À l’approche de l’échéance finale du Projet Transition Bas Carbone (TBC), les acteurs clés de la politique climatiqueique ivoirienne se sont réunies ce mercredi à Abidjan pour le 5e Comité de pilotage (COPIL). Une rencontre stratégique marquée par un bilan encourageant de l’année 2025 et une volonté affirmée de consolider les acquis en vue d’un héritage durable.
Dès l’ouverture des travaux, le Directeur pays d’Expertise France, Alexandre Foulon, a souligné l’importance de cette session, qualifiée de « cruciale » dans la trajectoire du projet lancé en 2023.
« L’année 2025 a été particulièrement riche en activités », at-il rappelé, évoquant notamment les avancées en matière de gouvernance climatiqueique, le renforcement du système national de transparence, ainsi que les études sectorielles et les initiatives impliquant la société civile et les médias.
À quelques mois de la clôture prévue le 31 décembre 2026, il a insisté sur la nécessité de faire des choix stratégiques pour cette dernière ligne droite : « La programmation 2026 devra refléter les ambitions initiales tout en priorisant les actions les plus structurantes. »
Prenant la parole au nom de la Délégation de l’Union européenneJean Douzo a salué « l’excellence du travail technique accompli » et l’impact du projet dans l’intégration du climatique au cœur des politiques publiques.
Selon lui, le véritable défi réside désormais dans la durabilité des acquis : « Le succès final ne se mesurera pas au chemin parcouru, mais à notre capacité à transformer cet élan en héritage. durable. »
Il a ainsi identifié trois priorités majeures pour les mois à venir, l’institutionnalisation du système MRV (Mesure, Rapportage et Vérification), afin d’ancrer durablement les outils dans les administrations, la capitalisation des projets pilotes, pour attirer de nouveaux financements verts, le transfert effectif de compétences aux acteurs nationaux.
L’Union européenne Attendez également un calendrier clair de clôture et un plan de sortie structuré garantissant l’appropriation des résultats par les autorités ivoiriennes.
Président de la séance, Dr Alex Mayeul Lagaud, Conseiller technique au ministère de l’Environnement et Secrétaire exécutif de la Commission nationale de lutte contre les changements climatiqueiques, a rappelé les enjeux de cette rencontre.
« Cette réunion nous permet non seulement d’évaluer les progrès réalisés, mais aussi de réfléchir aux perspectives de pérennisation du projet au-delà de son échéance », a-t-il déclaré.

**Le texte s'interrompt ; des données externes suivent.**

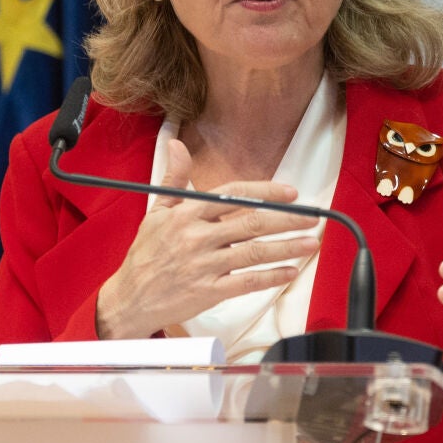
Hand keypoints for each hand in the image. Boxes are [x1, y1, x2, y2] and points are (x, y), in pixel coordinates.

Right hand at [96, 139, 321, 339]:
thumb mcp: (156, 211)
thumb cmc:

Il a appelé les membres du comité à faire preuve d’engagement et de clarté dans leurs orientations, afin de garantir l’atteinte des objectifs en cohérence avec les priorités nationales et les attentes des partenaires.
Le bilan lors de la présentation du COPIL met en lumière des avancées significatives :
Mise en place de la Commission nationale de lutte contre les changements climatiqueiques (CNLCC), renforcement du système de transparence climatiqueique, mobilisation des ministères sectoriels à travers la Facilité Bas Carbone, formation de près de 400 acteurs, introduction de la mobilité électrique dans l’administration publique et promotion d’un journalisme climatiqueique de qualité.
Ces actions s’inscrivent dans les objectifs climatiqueiques renforcés de la Côte d’Ivoire. Le pays vise notamment une réduction de 33,07 % des émissions de gaz à effet de serre d’ici 2035, avec des engagements ambitieux en matière d’énergies renouvelables, de reforestation et d’agriculture durable.
Au-delà du bilan, les discussions ont porté sur la planification de l’année 2026, avec un accent particulier sur la pérennisation des acquis et leur appropriation par les acteurs nationaux.
À neuf mois de la fin du projet, tous les intervenants convergents vers un même objectif : transformer les résultats obtenus en fondations solides pour une transition climatiqueique durable.
Ce 5e Comité de pilotage apparaît ainsi comme un moment charnière. Entre satisfaction des progrès accomplis et exigence de résultats durables, partenaires techniques et autorités ivoiriennes affichent une ambition commune : faire de la transition bas carbone un levier structurant du développement du pays.